### Listed records
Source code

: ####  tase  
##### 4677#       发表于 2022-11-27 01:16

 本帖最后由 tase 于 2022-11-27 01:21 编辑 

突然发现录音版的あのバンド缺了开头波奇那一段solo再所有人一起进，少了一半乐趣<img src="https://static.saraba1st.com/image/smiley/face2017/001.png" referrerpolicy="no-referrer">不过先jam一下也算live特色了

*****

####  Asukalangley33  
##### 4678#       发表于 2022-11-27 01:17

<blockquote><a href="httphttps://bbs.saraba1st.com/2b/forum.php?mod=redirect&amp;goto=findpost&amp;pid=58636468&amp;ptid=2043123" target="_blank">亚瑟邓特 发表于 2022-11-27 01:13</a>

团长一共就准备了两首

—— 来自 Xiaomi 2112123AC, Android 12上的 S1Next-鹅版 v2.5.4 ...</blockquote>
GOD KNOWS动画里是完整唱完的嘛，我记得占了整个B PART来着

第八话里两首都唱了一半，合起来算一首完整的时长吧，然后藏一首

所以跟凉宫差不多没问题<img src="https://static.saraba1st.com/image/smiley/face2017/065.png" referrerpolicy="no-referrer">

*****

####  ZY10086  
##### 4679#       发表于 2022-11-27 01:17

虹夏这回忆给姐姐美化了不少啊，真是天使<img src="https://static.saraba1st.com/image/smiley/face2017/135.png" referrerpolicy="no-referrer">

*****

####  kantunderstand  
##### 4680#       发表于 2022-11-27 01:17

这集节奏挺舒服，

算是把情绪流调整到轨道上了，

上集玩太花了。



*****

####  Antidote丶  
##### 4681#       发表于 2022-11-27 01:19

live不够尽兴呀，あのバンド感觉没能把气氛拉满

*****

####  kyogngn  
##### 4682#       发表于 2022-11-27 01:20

### Exercise
Line by line, set down the material exactly as given.

### Response to the task
Source code

: ####  tase  
##### 4677#       发表于 2022-11-27 01:16

 本帖最后由 tase 于 2022-11-27 01:21 编辑 

突然发现录音版的あのバンド缺了开头波奇那一段solo再所有人一起进，少了一半乐趣<img src="https://static.saraba1st.com/image/smiley/face2017/001.png" referrerpolicy="no-referrer">不过先jam一下也算live特色了

*****

####  Asukalangley33  
##### 4678#       发表于 2022-11-27 01:17

<blockquote><a href="httphttps://bbs.saraba1st.com/2b/forum.php?mod=redirect&amp;goto=findpost&amp;pid=58636468&amp;ptid=2043123" target="_blank">亚瑟邓特 发表于 2022-11-27 01:13</a>

团长一共就准备了两首

—— 来自 Xiaomi 2112123AC, Android 12上的 S1Next-鹅版 v2.5.4 ...</blockquote>
GOD KNOWS动画里是完整唱完的嘛，我记得占了整个B PART来着

第八话里两首都唱了一半，合起来算一首完整的时长吧，然后藏一首

所以跟凉宫差不多没问题<img src="https://static.saraba1st.com/image/smiley/face2017/065.png" referrerpolicy="no-referrer">

*****

####  ZY10086  
##### 4679#       发表于 2022-11-27 01:17

虹夏这回忆给姐姐美化了不少啊，真是天使<img src="https://static.saraba1st.com/image/smiley/face2017/135.png" referrerpolicy="no-referrer">

*****

####  kantunderstand  
##### 4680#       发表于 2022-11-27 01:17

这集节奏挺舒服，

算是把情绪流调整到轨道上了，

上集玩太花了。



*****

####  Antidote丶  
##### 4681#       发表于 2022-11-27 01:19

live不够尽兴呀，あのバンド感觉没能把气氛拉满

*****

####  kyogngn  
##### 4682#       发表于 2022-11-27 01:20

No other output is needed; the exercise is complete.